• [PROBLEM DETAILS] Convert the classification lines in all the rows below into a JSON list of strings, one string per line, with blank lines omitted. Leave the pictures out of the list.

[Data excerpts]
···

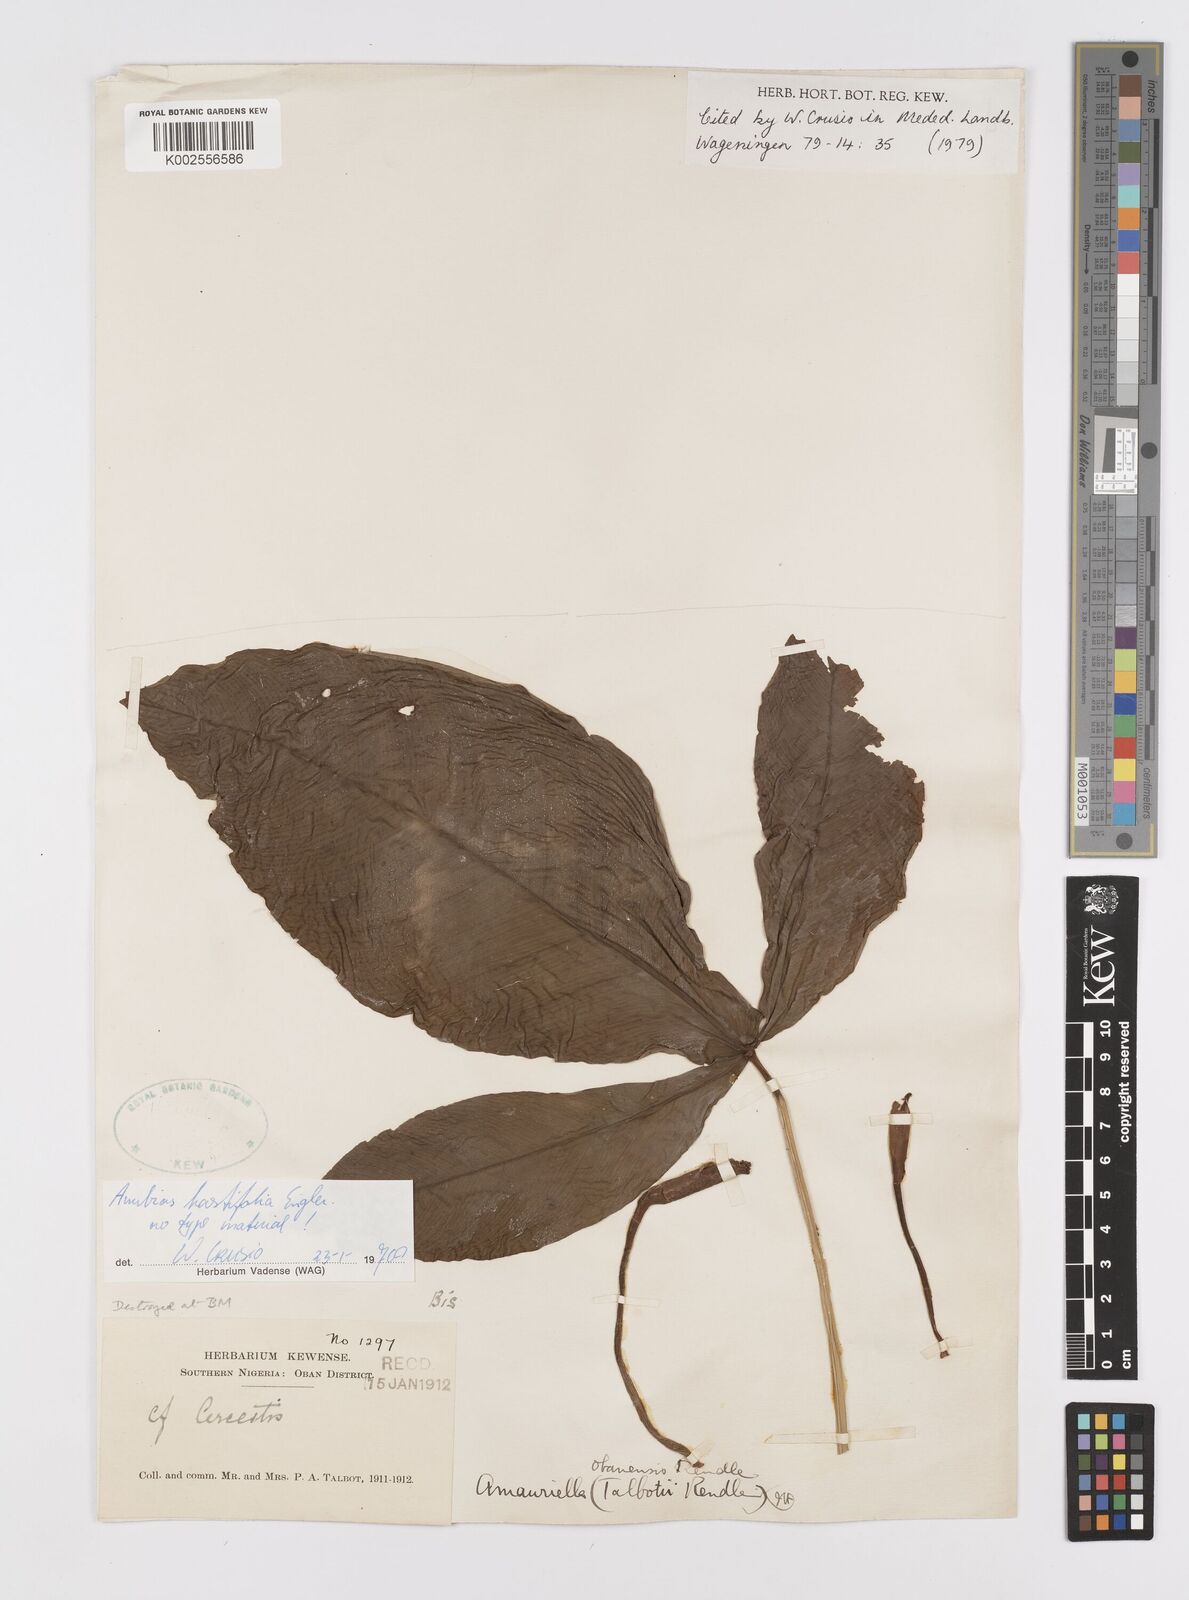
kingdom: Plantae
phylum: Tracheophyta
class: Liliopsida
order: Alismatales
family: Araceae
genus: Anubias
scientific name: Anubias hastifolia
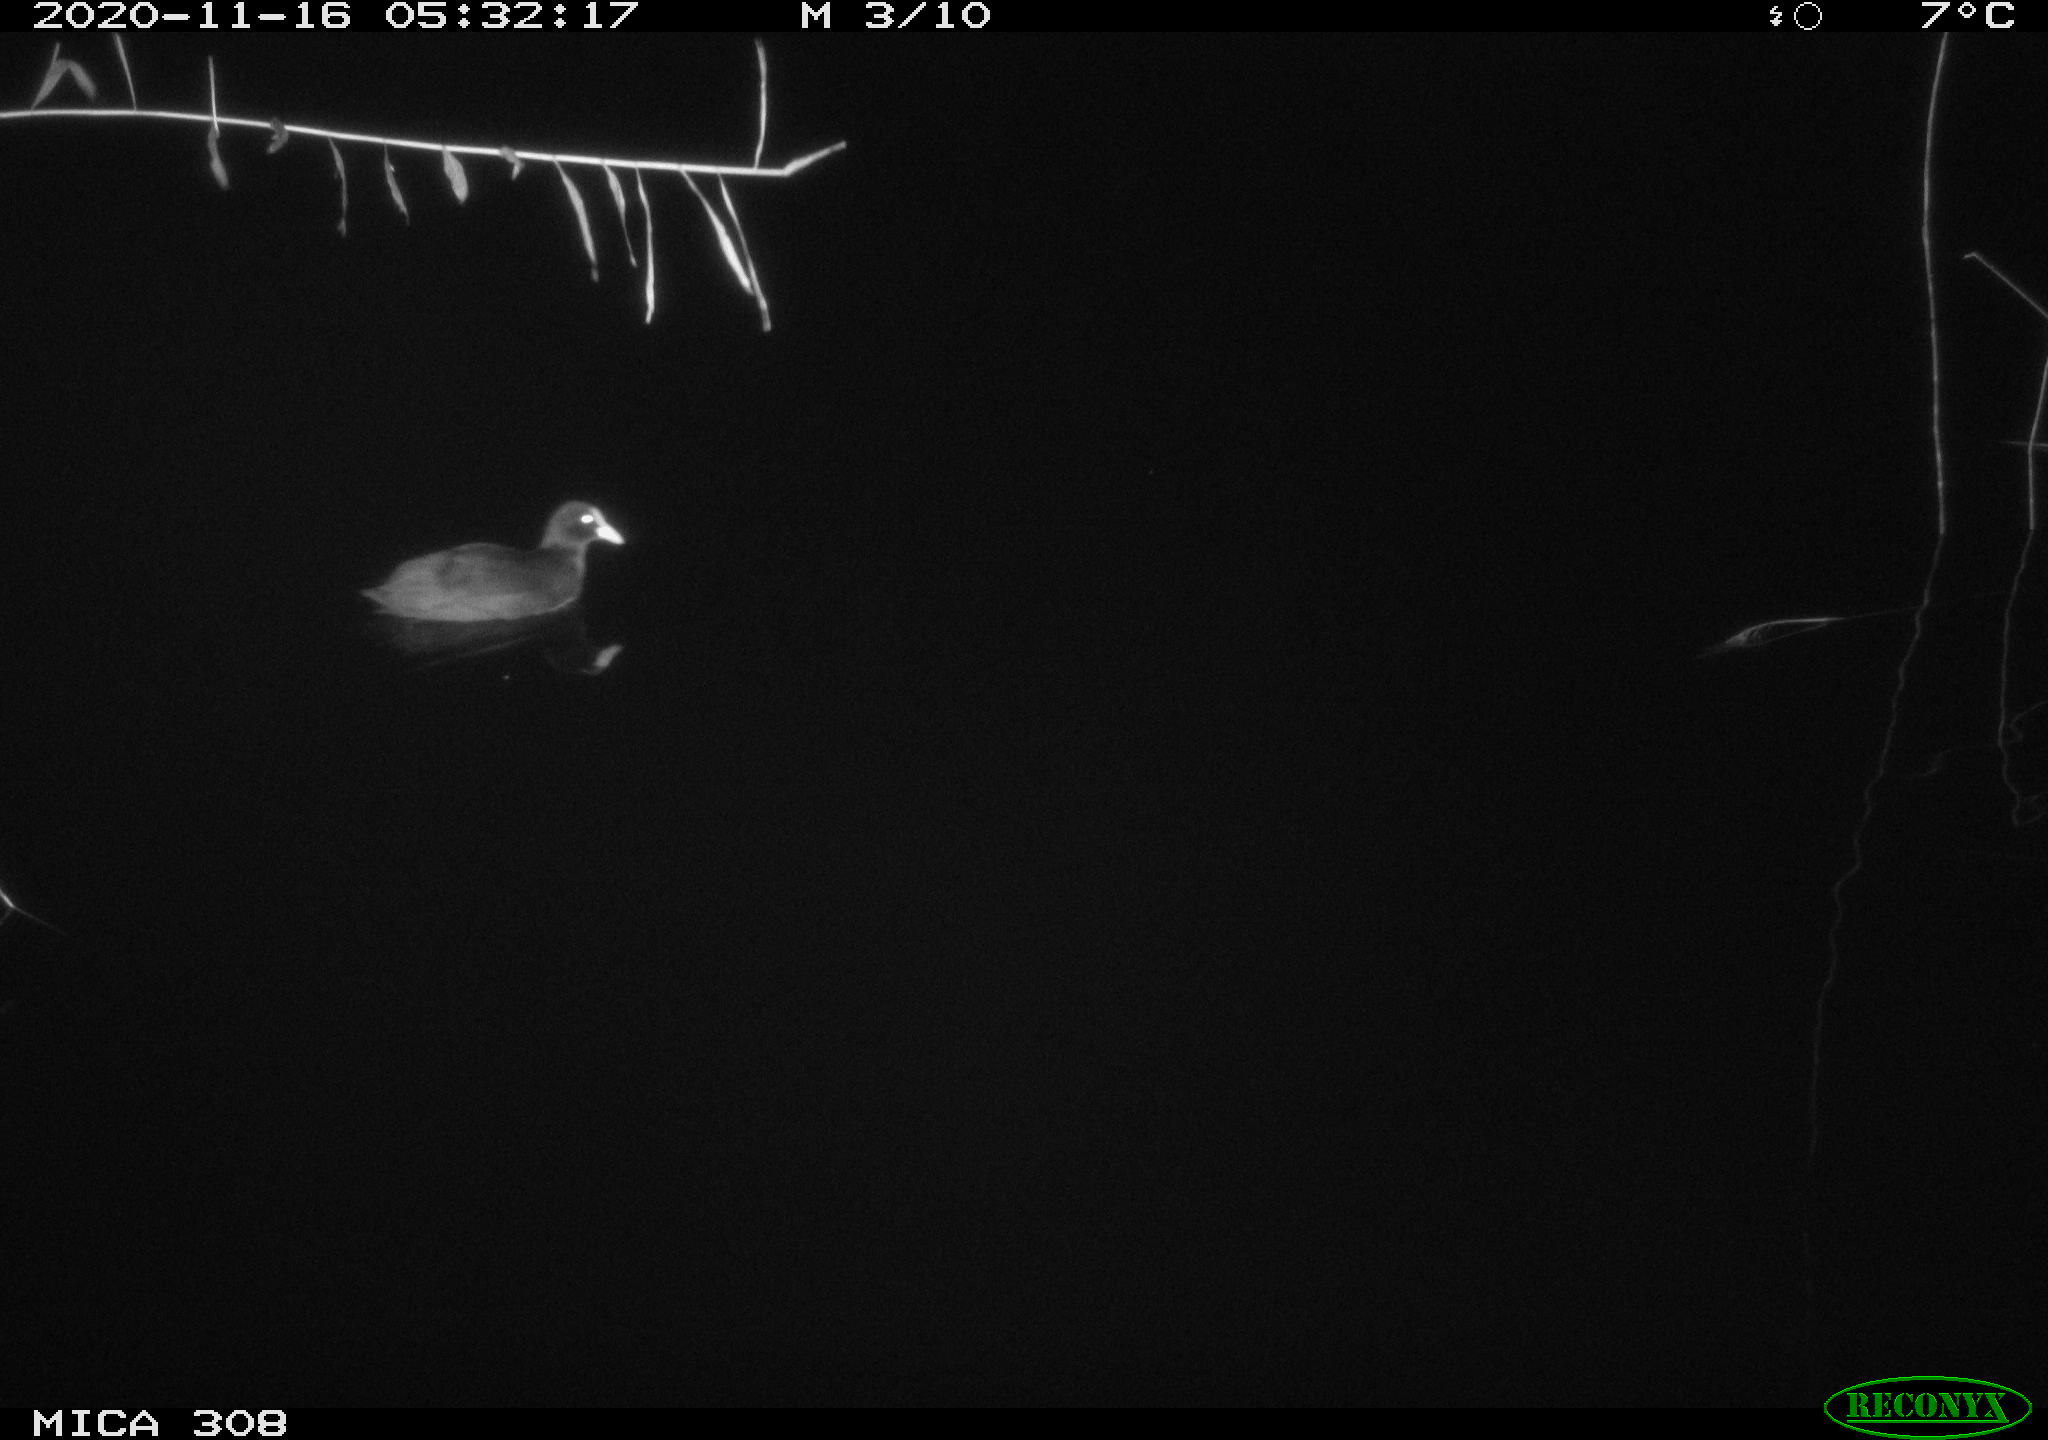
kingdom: Animalia
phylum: Chordata
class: Aves
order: Gruiformes
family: Rallidae
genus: Fulica
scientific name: Fulica atra
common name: Eurasian coot
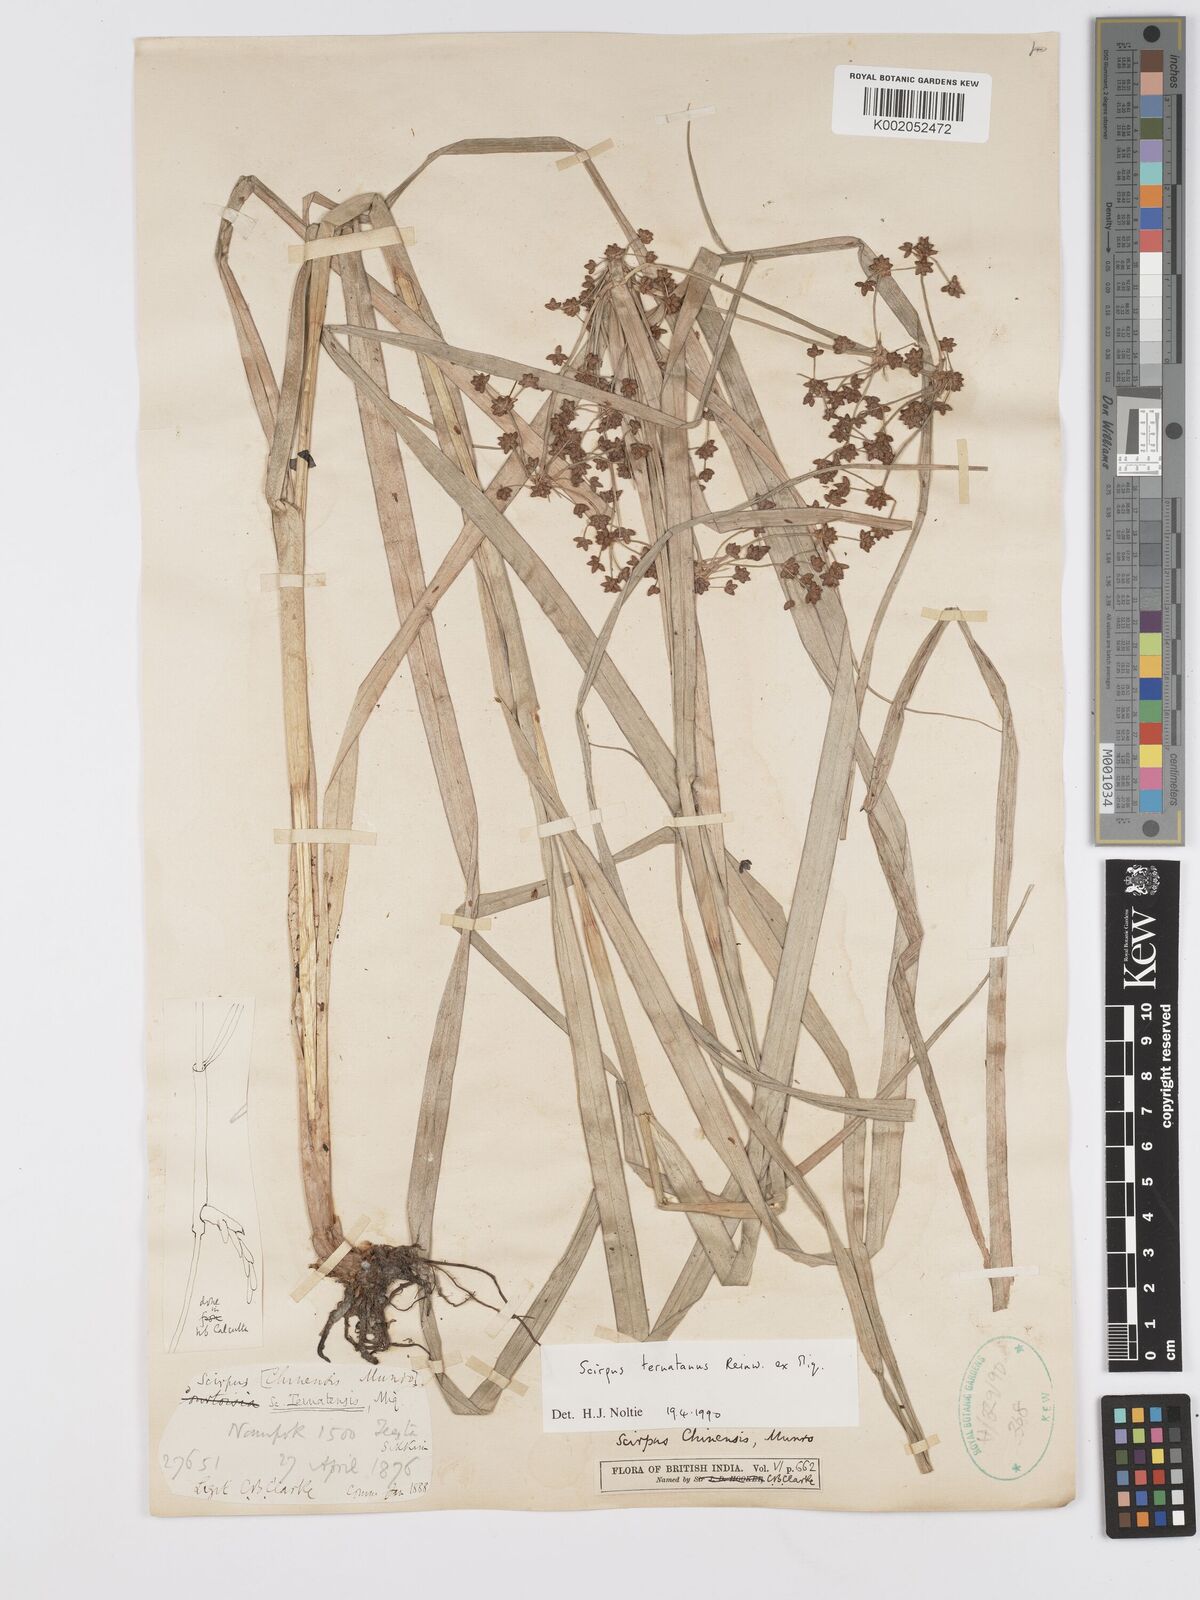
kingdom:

···

• [OUTPUT FOR THIS EXERCISE]
[
  "kingdom: Plantae",
  "phylum: Tracheophyta",
  "class: Liliopsida",
  "order: Alismatales",
  "family: Araceae",
  "genus: Anubias",
  "scientific name: Anubias hastifolia",
  "kingdom: Animalia",
  "phylum: Chordata",
  "class: Aves",
  "order: Gruiformes",
  "family: Rallidae",
  "genus: Fulica",
  "scientific name: Fulica atra",
  "common name: Eurasian coot",
  "kingdom:"
]